== Segment start ==
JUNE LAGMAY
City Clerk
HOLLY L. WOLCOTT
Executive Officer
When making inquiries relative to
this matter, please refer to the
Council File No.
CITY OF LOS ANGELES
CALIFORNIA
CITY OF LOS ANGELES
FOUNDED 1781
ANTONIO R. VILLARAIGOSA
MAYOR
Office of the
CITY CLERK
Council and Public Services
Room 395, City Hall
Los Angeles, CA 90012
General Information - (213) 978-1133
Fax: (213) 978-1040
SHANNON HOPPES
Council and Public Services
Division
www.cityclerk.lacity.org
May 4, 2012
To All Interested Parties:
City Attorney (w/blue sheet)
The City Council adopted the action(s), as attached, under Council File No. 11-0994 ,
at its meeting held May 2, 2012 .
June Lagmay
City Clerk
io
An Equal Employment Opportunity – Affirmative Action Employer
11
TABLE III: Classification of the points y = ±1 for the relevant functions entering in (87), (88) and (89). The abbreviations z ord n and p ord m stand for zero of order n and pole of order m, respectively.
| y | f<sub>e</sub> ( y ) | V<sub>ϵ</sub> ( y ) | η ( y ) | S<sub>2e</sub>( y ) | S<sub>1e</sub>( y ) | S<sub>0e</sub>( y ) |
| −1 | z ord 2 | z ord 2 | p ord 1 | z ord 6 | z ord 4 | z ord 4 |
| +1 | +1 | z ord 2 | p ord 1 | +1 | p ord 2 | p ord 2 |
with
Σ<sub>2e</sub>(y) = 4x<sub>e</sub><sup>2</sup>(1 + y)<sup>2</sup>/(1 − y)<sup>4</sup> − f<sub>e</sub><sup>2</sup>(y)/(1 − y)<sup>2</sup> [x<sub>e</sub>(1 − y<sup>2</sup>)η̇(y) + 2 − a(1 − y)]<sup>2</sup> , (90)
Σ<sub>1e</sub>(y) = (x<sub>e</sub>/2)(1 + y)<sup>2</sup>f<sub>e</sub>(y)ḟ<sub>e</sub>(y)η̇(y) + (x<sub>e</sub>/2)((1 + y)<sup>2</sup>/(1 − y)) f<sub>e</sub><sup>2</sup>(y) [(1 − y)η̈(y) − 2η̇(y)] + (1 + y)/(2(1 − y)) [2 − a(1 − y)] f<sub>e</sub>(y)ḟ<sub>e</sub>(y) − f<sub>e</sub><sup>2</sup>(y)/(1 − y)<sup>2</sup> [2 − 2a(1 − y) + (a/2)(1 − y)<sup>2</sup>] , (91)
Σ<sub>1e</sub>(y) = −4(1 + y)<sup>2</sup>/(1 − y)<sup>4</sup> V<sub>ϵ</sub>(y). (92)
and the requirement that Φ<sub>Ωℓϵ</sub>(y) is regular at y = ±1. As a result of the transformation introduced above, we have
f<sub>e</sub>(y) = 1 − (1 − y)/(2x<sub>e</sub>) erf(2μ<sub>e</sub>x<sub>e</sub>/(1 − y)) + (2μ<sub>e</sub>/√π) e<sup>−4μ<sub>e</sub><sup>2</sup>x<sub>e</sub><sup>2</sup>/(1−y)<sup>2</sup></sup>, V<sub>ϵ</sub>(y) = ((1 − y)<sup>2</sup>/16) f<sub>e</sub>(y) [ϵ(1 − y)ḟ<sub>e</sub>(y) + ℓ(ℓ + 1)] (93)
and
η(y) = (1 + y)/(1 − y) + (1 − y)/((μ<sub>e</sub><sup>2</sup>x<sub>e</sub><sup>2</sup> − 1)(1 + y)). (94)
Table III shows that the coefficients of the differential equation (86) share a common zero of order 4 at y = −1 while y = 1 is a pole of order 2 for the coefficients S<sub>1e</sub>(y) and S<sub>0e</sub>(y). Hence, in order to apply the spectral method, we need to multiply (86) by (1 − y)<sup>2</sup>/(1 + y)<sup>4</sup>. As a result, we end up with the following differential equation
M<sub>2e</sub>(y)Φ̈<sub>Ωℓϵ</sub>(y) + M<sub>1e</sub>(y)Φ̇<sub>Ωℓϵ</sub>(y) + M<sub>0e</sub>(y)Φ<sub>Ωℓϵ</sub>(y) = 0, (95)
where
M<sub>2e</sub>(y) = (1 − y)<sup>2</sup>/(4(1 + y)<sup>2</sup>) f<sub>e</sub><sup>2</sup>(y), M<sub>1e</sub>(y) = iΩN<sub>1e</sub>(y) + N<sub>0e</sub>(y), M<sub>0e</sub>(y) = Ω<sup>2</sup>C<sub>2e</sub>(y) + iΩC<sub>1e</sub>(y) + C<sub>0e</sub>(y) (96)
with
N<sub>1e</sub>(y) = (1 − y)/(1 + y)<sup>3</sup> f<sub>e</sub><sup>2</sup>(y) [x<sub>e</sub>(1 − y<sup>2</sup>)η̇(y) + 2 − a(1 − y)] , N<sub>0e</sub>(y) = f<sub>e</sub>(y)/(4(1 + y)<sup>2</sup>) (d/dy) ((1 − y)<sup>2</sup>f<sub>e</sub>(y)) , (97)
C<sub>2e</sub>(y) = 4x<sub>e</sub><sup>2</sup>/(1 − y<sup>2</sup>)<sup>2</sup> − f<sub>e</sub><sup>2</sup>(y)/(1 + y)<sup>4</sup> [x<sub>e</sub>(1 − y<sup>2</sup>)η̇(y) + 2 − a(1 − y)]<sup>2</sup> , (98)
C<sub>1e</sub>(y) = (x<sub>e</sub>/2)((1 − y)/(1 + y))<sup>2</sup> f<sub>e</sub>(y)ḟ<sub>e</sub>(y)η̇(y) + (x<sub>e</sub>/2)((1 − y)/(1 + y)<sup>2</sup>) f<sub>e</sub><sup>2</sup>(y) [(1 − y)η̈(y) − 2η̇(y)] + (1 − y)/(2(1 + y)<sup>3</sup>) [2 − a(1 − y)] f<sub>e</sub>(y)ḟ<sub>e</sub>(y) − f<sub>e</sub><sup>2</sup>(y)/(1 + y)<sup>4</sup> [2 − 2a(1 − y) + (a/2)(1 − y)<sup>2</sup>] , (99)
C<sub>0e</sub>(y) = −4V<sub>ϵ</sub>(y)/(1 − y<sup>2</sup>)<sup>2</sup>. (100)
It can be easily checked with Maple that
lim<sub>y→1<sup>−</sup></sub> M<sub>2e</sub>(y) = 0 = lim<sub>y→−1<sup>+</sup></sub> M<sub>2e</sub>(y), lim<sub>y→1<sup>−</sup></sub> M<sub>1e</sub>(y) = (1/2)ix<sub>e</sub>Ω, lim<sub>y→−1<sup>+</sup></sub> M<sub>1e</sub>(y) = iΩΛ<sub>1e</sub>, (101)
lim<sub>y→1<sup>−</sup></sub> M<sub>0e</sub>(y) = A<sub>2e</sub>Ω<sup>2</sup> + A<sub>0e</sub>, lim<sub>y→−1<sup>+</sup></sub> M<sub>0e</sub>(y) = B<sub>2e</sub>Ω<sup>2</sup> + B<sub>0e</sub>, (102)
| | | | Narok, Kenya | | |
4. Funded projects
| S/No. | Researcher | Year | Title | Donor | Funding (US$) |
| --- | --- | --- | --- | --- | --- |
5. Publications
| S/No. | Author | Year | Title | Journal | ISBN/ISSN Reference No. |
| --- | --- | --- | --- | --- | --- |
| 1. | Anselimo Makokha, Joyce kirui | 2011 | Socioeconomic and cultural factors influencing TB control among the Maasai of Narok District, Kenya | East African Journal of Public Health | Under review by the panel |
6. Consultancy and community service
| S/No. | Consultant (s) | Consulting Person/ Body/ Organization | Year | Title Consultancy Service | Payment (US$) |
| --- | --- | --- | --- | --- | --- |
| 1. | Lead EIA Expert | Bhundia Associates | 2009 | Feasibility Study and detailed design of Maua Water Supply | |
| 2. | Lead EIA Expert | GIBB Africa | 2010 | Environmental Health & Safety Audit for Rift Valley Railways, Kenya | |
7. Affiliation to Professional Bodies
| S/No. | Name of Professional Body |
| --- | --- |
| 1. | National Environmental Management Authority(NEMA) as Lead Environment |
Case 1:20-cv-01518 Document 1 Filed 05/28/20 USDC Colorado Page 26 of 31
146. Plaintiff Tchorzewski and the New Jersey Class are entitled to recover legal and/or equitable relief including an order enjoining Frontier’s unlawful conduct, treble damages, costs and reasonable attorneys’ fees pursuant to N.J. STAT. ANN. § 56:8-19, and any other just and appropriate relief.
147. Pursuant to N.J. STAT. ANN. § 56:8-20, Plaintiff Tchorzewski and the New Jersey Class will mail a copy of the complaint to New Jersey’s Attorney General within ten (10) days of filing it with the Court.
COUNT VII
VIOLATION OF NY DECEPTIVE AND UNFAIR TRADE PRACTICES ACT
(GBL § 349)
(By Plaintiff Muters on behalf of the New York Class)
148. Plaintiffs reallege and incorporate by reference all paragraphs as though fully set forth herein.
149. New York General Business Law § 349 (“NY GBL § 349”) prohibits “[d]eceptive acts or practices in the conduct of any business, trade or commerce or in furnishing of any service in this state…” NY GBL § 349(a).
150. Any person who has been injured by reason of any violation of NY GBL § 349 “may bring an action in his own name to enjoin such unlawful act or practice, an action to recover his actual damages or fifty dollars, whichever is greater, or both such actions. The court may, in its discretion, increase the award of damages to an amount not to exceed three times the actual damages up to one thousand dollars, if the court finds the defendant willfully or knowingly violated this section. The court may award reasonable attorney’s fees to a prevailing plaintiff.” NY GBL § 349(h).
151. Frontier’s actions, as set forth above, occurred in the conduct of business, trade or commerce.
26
== Segment end ==
## What needs to be done
Please output an exact copy of the lines above, from the opening line of the data down to the line that contains "The City Council".

## Task solution
JUNE LAGMAY
City Clerk
HOLLY L. WOLCOTT
Executive Officer
When making inquiries relative to
this matter, please refer to the
Council File No.
CITY OF LOS ANGELES
CALIFORNIA
CITY OF LOS ANGELES
FOUNDED 1781
ANTONIO R. VILLARAIGOSA
MAYOR
Office of the
CITY CLERK
Council and Public Services
Room 395, City Hall
Los Angeles, CA 90012
General Information - (213) 978-1133
Fax: (213) 978-1040
SHANNON HOPPES
Council and Public Services
Division
www.cityclerk.lacity.org
May 4, 2012
To All Interested Parties:
City Attorney (w/blue sheet)
The City Council adopted the action(s), as attached, under Council File No. 11-0994 ,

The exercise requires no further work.